Hello, may I know where can we publish large number (>1k) of images that can be linked to Occurrence records which will be published to GBIF/OBIS? This question is being asked a lot in the marine/OBIS community. I personally also encounter dataset where the number of photos of specimens far exceeded Zenodo’s limit Zenodo FAQ - What are the size limitations of Zenodo?
Curious if anyone has the answer to this question please? Thanks a lot!
I know that you can also use Wikimedia and is free, but I do not have an experienci with ir or an example from our publishers, but maybe someone has experience with it and can share information.
@EstebanMH-SiB@ymgan This seems like a good solution, thanks for identifying it! It’s not clear if they mint persistent identifiers for the individual files, or the collections, of the things they archive. Do either of you know if that’s possible?
The limitations for Zenodo in size and file number are only per record. You can make a community and add all images to it as separate records, like this example with ca. 270k images we did as a pilot for the ICEDIG project years ago: Search Belgium Herbarium of Meise Botanic Garden
Cautionary note here that the IA is battling serious litigation. As a result, the Biodiversity Heritage Library whose page scans have been in IA for decades, is exploring alternatives like AWS.
Thanks for the useful insights @dshorthouse and @MatDillen. We will explore Zenodo a little bit so we can recommend it to our publishers and keep an eye on IA hoping they continue working without much trouble, they have been a great resource so far!
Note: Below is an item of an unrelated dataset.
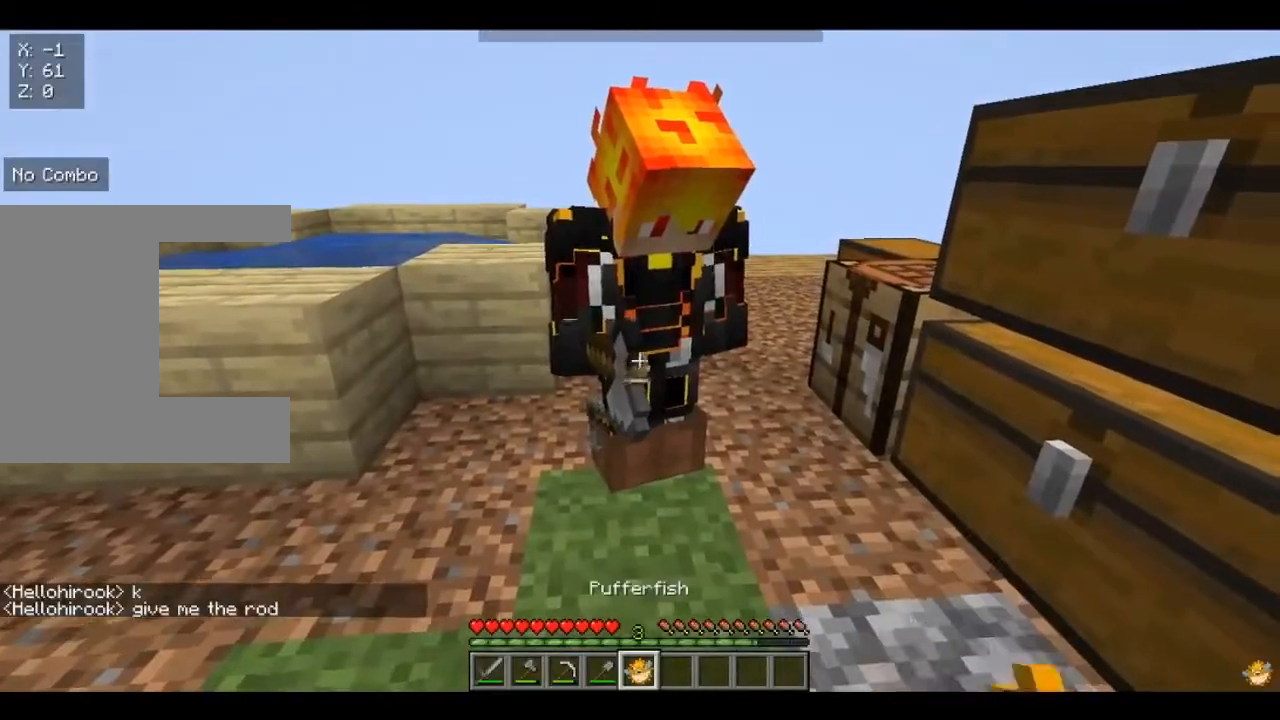
{"keys": ["s"], "mouse": [], "events": [[440, "s", "down"]]}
Thank you very much for this Mat! The Herbarium specimen records are nice. From what I understood, the examples are 1 image = 1 occurrence. I am wondering if you have any recommendations/examples on how to do this for images that can have multiple occurrences please?
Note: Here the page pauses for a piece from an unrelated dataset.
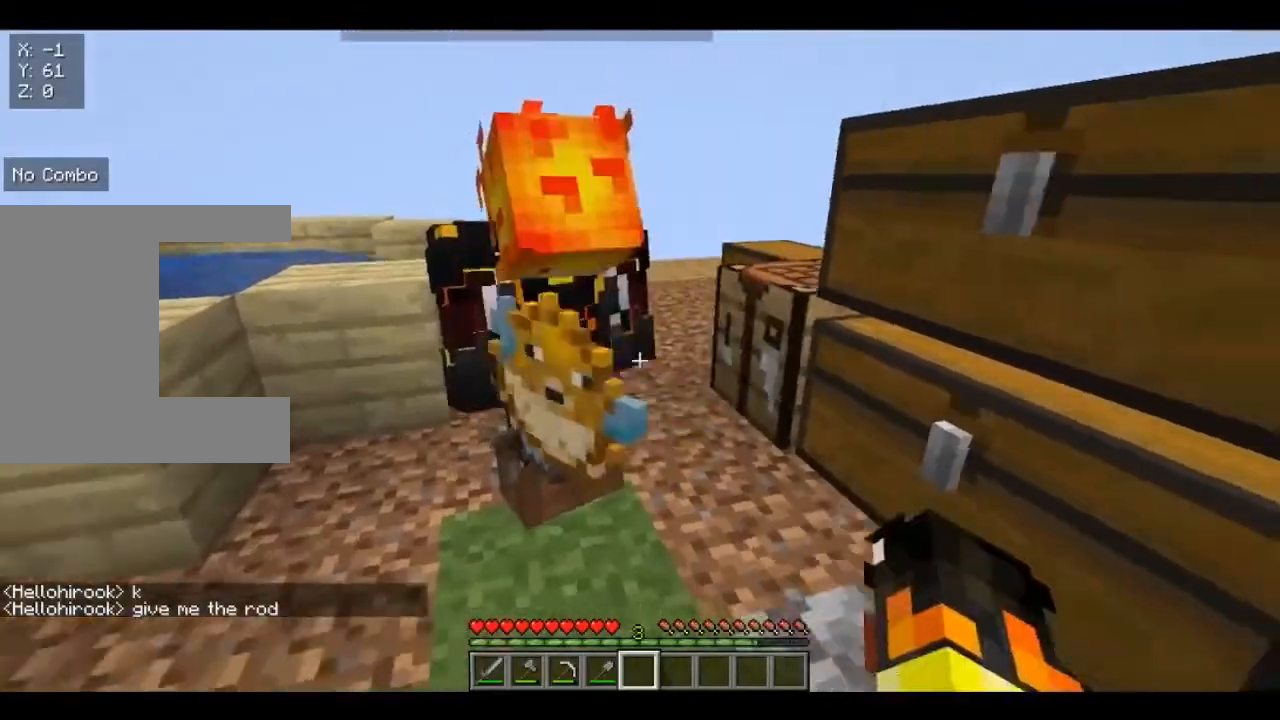
{"keys": ["s"], "mouse": [], "events": [[200, "s", "up"], [320, "s", "down"]]}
I’m not sure what else you need? That Zenodo record you linked to already does the job of hosting (multiple) multi-specimen images. You can enrich the record with a more standardized data file, like a Darwin Core archive that lists all identified observations from the images and video as occurrences. You can then use the Audiovisual Core extension to link the occurrences to the images they occur in. You could even link the occurrence to a region of interest within the image if you know where each of the organisms can be spotted: Audiovisual Core Term List - Audiovisual Core
What you probably can’t do is embed the data in the record as subjects, making them easily accessible through the Zenodo API, like we did in this example.
I showed the Zenodo record as an example of the type of images that I have. It works for that dataset because there are <100 files, within Zenodo’s size limitations (per record).
I have another new dataset that I have not published yet with >700 of same type of images as the Zenodo record which way exceeded Zenodo’s size limitations (per record) and I am curious how to do it like the example you shared.
Why can’t you put each image in a separate record (i.e. >700 similar records), or bundle them in smaller batches? That would require splitting up the data, or making a separate record for the overarching data and linking that one to each image record (like this one), but other than that I don’t see why it wouldn’t work?
At some point, you might exceed Zenodo’s Fair Usage policy. But that mainly depends on your total data volume (how many of such datasets you have and how much gigabytes their media files amount to). Individual cases like this should be fine.